After the death of Pope Pius IX in 1878, the papacy of Pope Leo XIII began. The new pontiff, admiring Newman’s fierce religious orthodoxy, created him a cardinal of the Holy Roman Church in 1879. During the years since his conversion, he had endured many personal sleights, and had been the object of rash judgements. The news that he was to be a cardinal came as a conclusive vindication of his orthodoxy and loyalty to the Catholic Church. He himself declared, ‘the cloud is lifted for ever’. After receiving his red hat in Rome, Cardinal Newman described how, ‘for thirty, forty, fifty years I have resisted to the best of my powers the spirit of liberalism in religion. Never did Holy Church need champions against it more than now.’ Pope Leo was so fond of Newman and his desire to stay true to the Faith that he referred to him as il mio cardinale, ‘my cardinal’.

Newman chose as his motto the words ‘Cor ad cor loquitur’, ‘heart speaks unto heart’. When he was made a cardinal, Newman asked not to be consecrated as a bishop, as was usual, and also asked to be allowed to remain in Birmingham. Both requests were granted, and he continued to live as a cardinal, still writing, at the Birmingham Oratory.

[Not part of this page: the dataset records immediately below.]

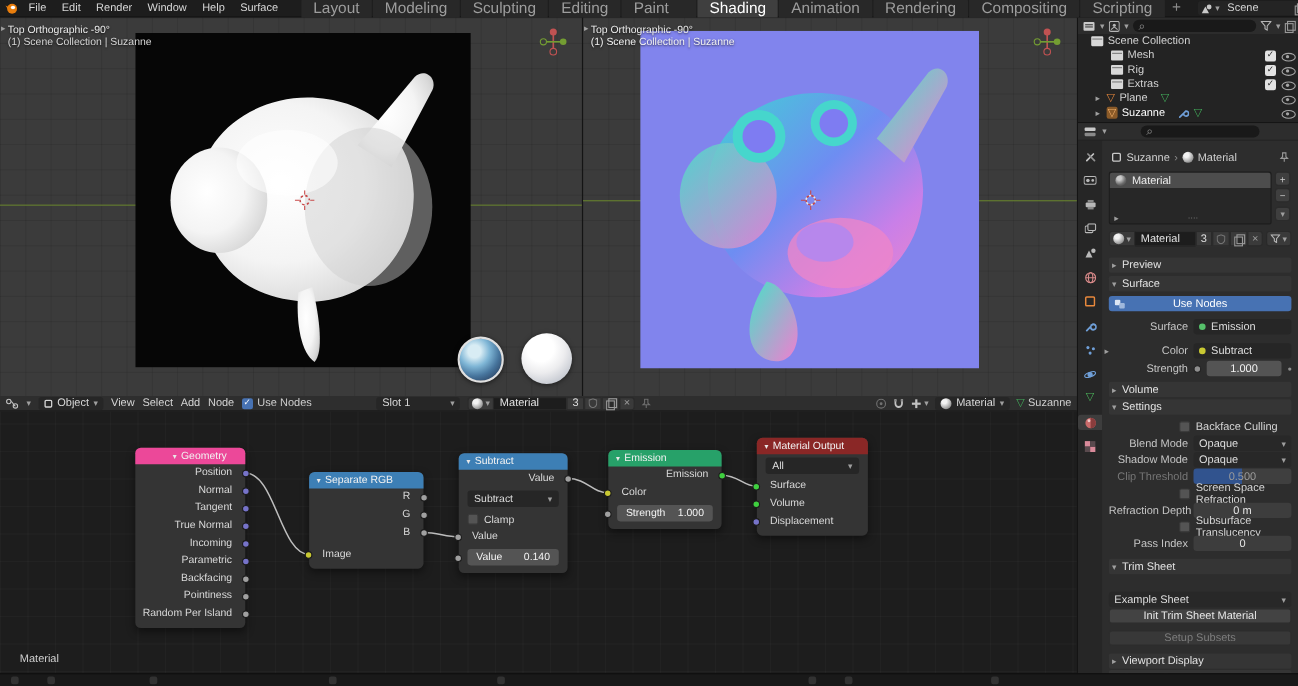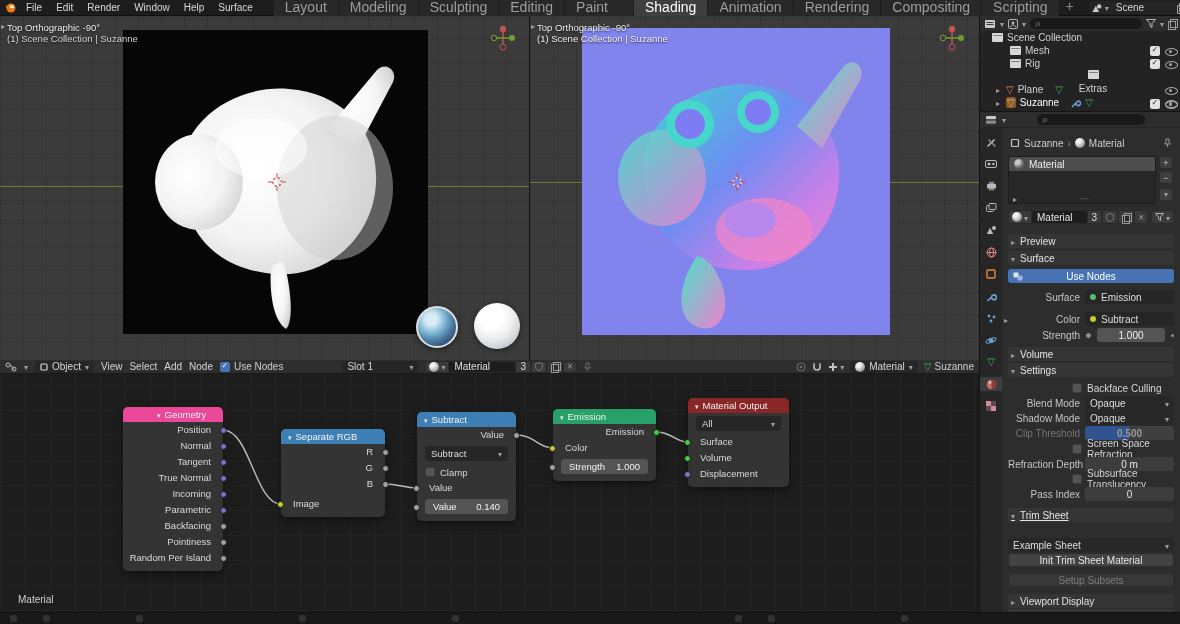--- a/index.html
+++ b/index.html
@@ -95,21 +95,21 @@
   .pdrop .g-down{margin-left:auto;}
   .pslider{flex:1;height:14px;background:#545454;border-radius:3px;display:flex;align-items:center;justify-content:center;color:#f2f2f2;}
   .pnum{flex:1;height:14px;background:#3d3d3d;border-radius:3px;display:flex;align-items:center;justify-content:center;color:#e5e5e5;}
   .dot{width:6px;height:6px;border-radius:50%;flex:none;}
   .dot-g{background:#55c06a;} .dot-y{background:#c8c832;}
   .sockdot{width:7px;height:7px;border-radius:50%;background:#8f8f8f;border:1px solid #242424;flex:none;}
   .dec{width:3px;height:3px;border-radius:50%;background:#8f8f8f;flex:none;margin-left:1px;}
   .btn-blue{height:14px;background:#4772b3;border-radius:3px;display:flex;align-items:center;justify-content:center;color:#fff;position:relative;}
   .btn-gray{height:14px;background:#434343;border:1px solid #2d2d2d;border-radius:3px;display:flex;align-items:center;justify-content:center;color:#e8e8e8;}
   .btn-dis{height:14px;background:#383838;border:1px solid #2d2d2d;border-radius:3px;display:flex;align-items:center;justify-content:center;color:#7d7d7d;}
-  .clip-slider{flex:1;height:14px;border-radius:3px;background:linear-gradient(to right,#31538e 0 50%, #3f3f3f 50%);display:flex;align-items:center;justify-content:center;color:#9a9a9a;font-weight:bold;}
+  .clip-slider{flex:1;height:14px;border-radius:3px;background:linear-gradient(to right,#31538e 0 50%, #3f3f3f 50%);display:flex;align-items:center;justify-content:center;color:#9a9a9a;}
   .chkrow{display:flex;align-items:center;gap:5px;height:14px;padding-left:64px;color:#d5d5d5;}
 
   
   .nodeed{left:0;top:360px;width:980px;height:252px;background:#1d1d1d;background-image:linear-gradient(rgba(255,255,255,.025) 1px, transparent 1px),linear-gradient(90deg, rgba(255,255,255,.025) 1px, transparent 1px);background-size:25px 25px;border-right:1px solid #141414;}
   .ne-header{position:absolute;left:0;top:0;width:100%;height:14px;background:#2e2e2e;display:flex;align-items:center;gap:7px;padding:0 5px;border-bottom:1px solid #1a1a1a;z-index:5;}
   .ne-widget{display:flex;align-items:center;gap:4px;background:#262626;border-radius:3px;height:12px;padding:0 5px;color:#d8d8d8;}
   .ne-menu{color:#d5d5d5;}
   .wires{position:absolute;left:0;top:0;z-index:1;}
   .node{position:absolute;background:#343434;border-radius:5px;box-shadow:0 3px 8px rgba(0,0,0,.45);z-index:2;font-size:9.5px;}
   .nh{height:15px;border-radius:5px 5px 0 0;display:flex;align-items:center;gap:4px;padding:0 7px;color:#f2f2f2;}
@@ -336,21 +336,21 @@
       </div>
   </div>
   <div class="ol-row" style="padding-left:30px;">
     <span class="i-coll"></span>
     <span class="ol-label">Rig</span>
     <div class="ol-right">
         <span class="chk"></span>
         <span class="i-eye"></span>
       </div>
   </div>
-  <div class="ol-row" style="padding-left:30px;flex-direction:column;">
+  <div class="ol-row" style="padding-left:30px;">
     <span class="i-coll"></span>
     <span class="ol-label">Extras</span>
     <div class="ol-right">
         <span class="chk"></span>
         <span class="i-eye"></span>
       </div>
   </div>
   <div class="ol-row" style="padding-left:14px;">
     <span class="ol-arrow g-right"></span>
     <span class="i-tri" style="color:#e8883c;">▽</span>
@@ -624,21 +624,21 @@
       <span class="cbx"></span>
       <span>Subsurface Translucency</span>
     </div>
     <div class="prow" style="margin-top:1px;">
       <span class="plabel">Pass Index</span>
       <div class="pnum">
           <span>0</span>
         </div>
     </div>
 
-    <div class="sect" style="margin-top:7px;text-decoration:underline;">
+    <div class="sect" style="margin-top:7px;">
       <span class="g-down"></span>
       <span>Trim Sheet</span>
     </div>
     <div class="pdrop" style="margin-top:16px;">
       <span>Example Sheet</span>
         <span class="g-down"></span>
     </div>
     <div class="btn-gray" style="margin-top:1px;">
       <span>Init Trim Sheet Material</span>
     </div>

Newman’s elevation to the cardinalate was widely celebrated by his fellow countrymen. An Anglican friend wrote to him, ‘I wonder if you know how much you are loved by England … by all religiously minded in England. And even the enemies of faith are softened by their feeling for you. And I wonder whether this extraordinary and unparalleled love might not be … utilised, as one means to draw together into one fold all Englishmen who believe.’

The year before he died, he wrote this about the journey to sainthood:

Such are the means which God has provided for the creation of the Saint out of the sinner; He takes him as he is, and uses him against himself: He turns his affections into another channel … it is the very triumph of His grace, that He enters into the heart of man, and persuades it, and prevails with it, while He changes it. Purity and Love

In his final years, Newman continued to correspond with and give spiritual guidance to many. His Eminence the Father died at the age of 89 on the August 11th, 1890. Tens of thousands lined the streets near the Oratory for the passing of his funeral cortege. He was buried in the Oratory’s cemetery at Rednal. A plaque on the cloister wall reads, ‘out of shadows and images into the truth.’ From the age of fifteen, John Henry sought God with all his heart. In 1845, he found Him in ‘the one fold of the Redeemer’ – the Catholic Church. In August 1890, God called His humble servant to his eternal reward: ‘well done, thou good and faithful servant, come, enter into the joy of thy Lord’.